GIVEN PROBLEM -
According to the readme notes below, what is "uglers" parsed to?

\_sh v3.0  385  Readme Notes

\id ADAPT1B
\s Prinderella with Parse and Generate processes
\p This sample project expands on the previous one by adding
word parsing and generation. The first Prinderella sample did
not parse words. It had separate lexical entries for the singular
and plural forms of words, and for past and present forms. This
sample breaks off morphemes like "Plural" and "Past" so that
each root only needs to be entered once in the lexicon. This
sample also handles the difference between "a" and "an" in a
general way.
\p As in the first sample, words and phrases are looked up in a
simple cross-lexicon that contains only words that change.
Words that do not change are allowed to pass through
adaptation unchanged. Words and phrases that are found in the
lexicon are replaced with the target equivalent from the lexicon
(in the \e field, in this example).
\p This adaptation sample does not parse every word, only those
whose roots must be found in the lexicon in order to be
changed. It is not necessary to parse words that do not change,
or whose changes are handled by regular sound changes via a
CC table.
\p Read down the file of adapted text and notice how the words
are parsed, e.g. "uglers" is parsed to "ugler -s". (The reason for
the "a" to "a-" change is explained below.) This example ignores
the ambiguity of the -s suffix (plural and third singular) since the
same ambiguity exists in the target language.
\p
\s Interlinear Processes
\p Click on the Prinder.txt window and then look at the interlinear
setup (under Database, Properties). You will see that it contains
three processes. The first is Parse from \t to \m. This divides the
source words into morphemes, and handles morphophonemic
changes. The second is Lookup from the Prinder morpheme
breaks \m to English \em. This changes morphemes from source
to target. The third process is Generate from \em to \e. This
puts target morphemes back together into words, and handles
morphophonemic changes.

GIVEN DATA -

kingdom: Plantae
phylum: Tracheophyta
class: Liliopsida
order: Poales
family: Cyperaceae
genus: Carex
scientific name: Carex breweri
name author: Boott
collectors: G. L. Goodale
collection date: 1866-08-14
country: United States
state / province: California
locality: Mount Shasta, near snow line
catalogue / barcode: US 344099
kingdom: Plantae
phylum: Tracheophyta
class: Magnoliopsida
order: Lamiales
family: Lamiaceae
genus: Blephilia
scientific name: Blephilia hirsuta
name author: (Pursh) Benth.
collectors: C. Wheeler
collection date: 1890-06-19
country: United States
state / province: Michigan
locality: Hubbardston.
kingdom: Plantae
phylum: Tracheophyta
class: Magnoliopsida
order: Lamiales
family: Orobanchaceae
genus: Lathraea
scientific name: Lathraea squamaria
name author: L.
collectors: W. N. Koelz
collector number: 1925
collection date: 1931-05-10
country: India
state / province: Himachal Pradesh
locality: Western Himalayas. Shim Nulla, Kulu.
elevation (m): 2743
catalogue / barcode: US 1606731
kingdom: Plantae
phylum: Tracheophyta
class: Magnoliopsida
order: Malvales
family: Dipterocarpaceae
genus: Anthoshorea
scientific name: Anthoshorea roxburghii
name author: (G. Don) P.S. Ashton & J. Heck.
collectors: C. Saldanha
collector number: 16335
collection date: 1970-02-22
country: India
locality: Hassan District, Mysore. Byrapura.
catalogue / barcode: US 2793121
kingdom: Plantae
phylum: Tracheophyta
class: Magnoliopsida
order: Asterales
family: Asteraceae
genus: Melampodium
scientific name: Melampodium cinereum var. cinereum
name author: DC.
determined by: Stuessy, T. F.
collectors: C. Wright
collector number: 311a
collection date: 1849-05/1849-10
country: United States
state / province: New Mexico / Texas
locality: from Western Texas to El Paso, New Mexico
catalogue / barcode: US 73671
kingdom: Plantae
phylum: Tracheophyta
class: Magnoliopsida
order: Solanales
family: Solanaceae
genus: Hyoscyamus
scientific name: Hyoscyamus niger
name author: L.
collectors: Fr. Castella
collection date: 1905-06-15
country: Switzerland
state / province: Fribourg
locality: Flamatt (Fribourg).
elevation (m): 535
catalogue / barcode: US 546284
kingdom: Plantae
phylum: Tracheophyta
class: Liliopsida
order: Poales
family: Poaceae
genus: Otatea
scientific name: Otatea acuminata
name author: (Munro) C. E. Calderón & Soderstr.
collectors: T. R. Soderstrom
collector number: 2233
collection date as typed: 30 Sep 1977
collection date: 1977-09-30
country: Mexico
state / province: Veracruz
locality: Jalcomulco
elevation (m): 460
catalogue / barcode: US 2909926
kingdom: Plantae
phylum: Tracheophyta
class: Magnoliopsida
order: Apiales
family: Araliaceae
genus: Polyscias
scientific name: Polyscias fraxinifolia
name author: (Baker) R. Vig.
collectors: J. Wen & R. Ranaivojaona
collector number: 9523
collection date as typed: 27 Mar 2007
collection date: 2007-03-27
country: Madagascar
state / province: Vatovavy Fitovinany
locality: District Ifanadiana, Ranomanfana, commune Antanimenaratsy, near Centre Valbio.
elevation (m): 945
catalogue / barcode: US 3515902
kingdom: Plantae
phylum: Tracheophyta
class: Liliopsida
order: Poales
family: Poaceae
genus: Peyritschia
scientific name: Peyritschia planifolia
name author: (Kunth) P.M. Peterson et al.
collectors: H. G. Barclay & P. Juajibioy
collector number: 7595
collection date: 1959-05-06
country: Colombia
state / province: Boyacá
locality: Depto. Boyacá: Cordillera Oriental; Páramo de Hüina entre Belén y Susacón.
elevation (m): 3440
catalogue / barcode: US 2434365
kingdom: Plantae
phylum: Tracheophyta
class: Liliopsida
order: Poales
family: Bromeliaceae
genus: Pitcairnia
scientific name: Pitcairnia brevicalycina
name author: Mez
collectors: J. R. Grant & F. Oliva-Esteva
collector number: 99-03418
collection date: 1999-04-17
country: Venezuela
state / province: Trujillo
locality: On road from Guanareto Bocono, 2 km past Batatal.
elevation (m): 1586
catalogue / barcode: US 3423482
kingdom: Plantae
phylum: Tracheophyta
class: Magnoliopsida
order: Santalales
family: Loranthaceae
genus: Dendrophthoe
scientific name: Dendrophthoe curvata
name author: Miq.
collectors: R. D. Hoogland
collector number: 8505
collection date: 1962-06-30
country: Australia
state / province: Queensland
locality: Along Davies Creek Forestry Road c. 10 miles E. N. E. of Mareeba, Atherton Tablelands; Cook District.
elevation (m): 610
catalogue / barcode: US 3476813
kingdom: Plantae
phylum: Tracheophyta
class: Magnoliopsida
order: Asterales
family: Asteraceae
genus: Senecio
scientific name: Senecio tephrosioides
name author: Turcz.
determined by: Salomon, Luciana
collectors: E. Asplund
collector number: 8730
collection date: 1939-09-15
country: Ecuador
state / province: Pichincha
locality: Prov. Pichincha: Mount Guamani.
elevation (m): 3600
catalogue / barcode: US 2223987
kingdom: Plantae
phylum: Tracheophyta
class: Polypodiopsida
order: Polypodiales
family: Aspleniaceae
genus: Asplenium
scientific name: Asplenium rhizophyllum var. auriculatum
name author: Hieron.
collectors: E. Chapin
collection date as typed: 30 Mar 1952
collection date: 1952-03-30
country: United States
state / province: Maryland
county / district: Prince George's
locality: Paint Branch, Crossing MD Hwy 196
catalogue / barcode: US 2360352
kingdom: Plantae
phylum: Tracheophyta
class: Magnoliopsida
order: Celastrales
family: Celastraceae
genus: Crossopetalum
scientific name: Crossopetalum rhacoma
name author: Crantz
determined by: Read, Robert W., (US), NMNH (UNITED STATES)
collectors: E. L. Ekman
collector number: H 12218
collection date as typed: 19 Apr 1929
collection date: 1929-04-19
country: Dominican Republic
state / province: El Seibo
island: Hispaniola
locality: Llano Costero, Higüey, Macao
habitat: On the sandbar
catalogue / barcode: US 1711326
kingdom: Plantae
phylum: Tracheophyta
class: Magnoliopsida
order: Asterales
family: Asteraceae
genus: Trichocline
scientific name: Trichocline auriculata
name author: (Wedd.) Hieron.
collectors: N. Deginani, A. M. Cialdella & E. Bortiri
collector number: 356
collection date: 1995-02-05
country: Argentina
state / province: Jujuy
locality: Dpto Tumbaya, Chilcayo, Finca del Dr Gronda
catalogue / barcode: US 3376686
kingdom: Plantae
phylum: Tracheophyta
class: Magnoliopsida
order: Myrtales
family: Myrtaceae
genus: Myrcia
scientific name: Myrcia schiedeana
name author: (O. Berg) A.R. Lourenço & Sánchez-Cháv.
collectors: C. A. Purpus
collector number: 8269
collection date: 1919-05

ANSWER FOR THE TASK -
"ugler -s"